- Exercise aim: Every line of the data below should be retyped exactly, with no images carried over.

[Page images and extracted text]
⟨

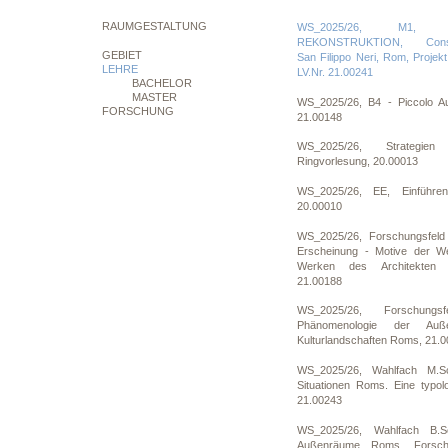
RAUMGESTALTUNG
WS_2025/26, M1
REKONSTRUKTION, Conserv
GEBIET
San Filippo Neri, Rom, Projek
LEHRE
LV.Nr. 21.00241
BACHELOR
MASTER
WS_2025/26, B4 - Piccolo Au
FORSCHUNG
21.00148
WS_2025/26, Strategie
Ringvorlesung, 20.00013
WS_2025/26, EE, Einführe
20.00010
WS_2025/26, Forschungsfel
Erscheinung - Motive der 
Werken des Architekten F
21.00188
WS_2025/26, Forschun
Phänomenologie der Auße
Kulturlandschaften Roms, 21.
WS_2025/26, Wahlfach M.S
Situationen Roms. Eine typol
21.00243
WS_2025/26, Wahlfach B.S
Außenräume Roms. Forschu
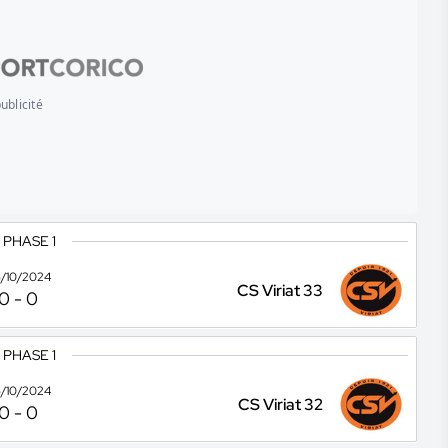
ublicité
 PHASE 1
/10/2024
CS Viriat 33
0
-
0
 PHASE 1
/10/2024
CS Viriat 32
0
-
0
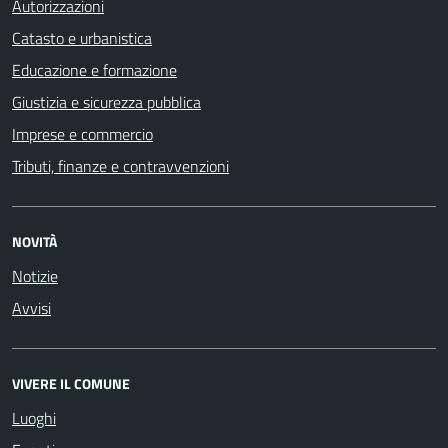
Autorizzazioni
Catasto e urbanistica
Educazione e formazione
Giustizia e sicurezza pubblica
Imprese e commercio
Tributi, finanze e contravvenzioni
NOVITÀ
Notizie
Avvisi
VIVERE IL COMUNE
Luoghi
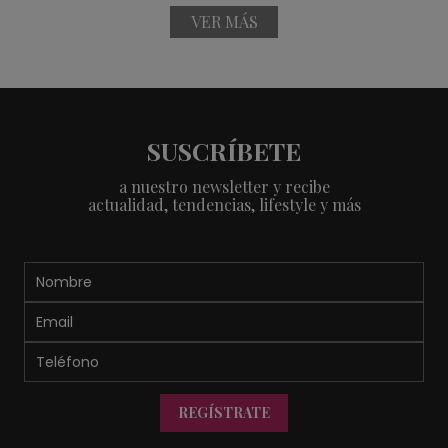
VER MÁS
SUSCRÍBETE
a nuestro newsletter y recibe
actualidad, tendencias, lifestyle y más
REGÍSTRATE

⟩

- Solution to this problem:
RAUMGESTALTUNG
WS_2025/26, M1
REKONSTRUKTION, Conserv
GEBIET
San Filippo Neri, Rom, Projek
LEHRE
LV.Nr. 21.00241
BACHELOR
MASTER
WS_2025/26, B4 - Piccolo Au
FORSCHUNG
21.00148
WS_2025/26, Strategie
Ringvorlesung, 20.00013
WS_2025/26, EE, Einführe
20.00010
WS_2025/26, Forschungsfel
Erscheinung - Motive der 
Werken des Architekten F
21.00188
WS_2025/26, Forschun
Phänomenologie der Auße
Kulturlandschaften Roms, 21.
WS_2025/26, Wahlfach M.S
Situationen Roms. Eine typol
21.00243
WS_2025/26, Wahlfach B.S
Außenräume Roms. Forschu
ublicité
 PHASE 1
/10/2024
CS Viriat 33
0
-
0
 PHASE 1
/10/2024
CS Viriat 32
0
-
0
Autorizzazioni
Catasto e urbanistica
Educazione e formazione
Giustizia e sicurezza pubblica
Imprese e commercio
Tributi, finanze e contravvenzioni
NOVITÀ
Notizie
Avvisi
VIVERE IL COMUNE
Luoghi
VER MÁS
SUSCRÍBETE
a nuestro newsletter y recibe
actualidad, tendencias, lifestyle y más
REGÍSTRATE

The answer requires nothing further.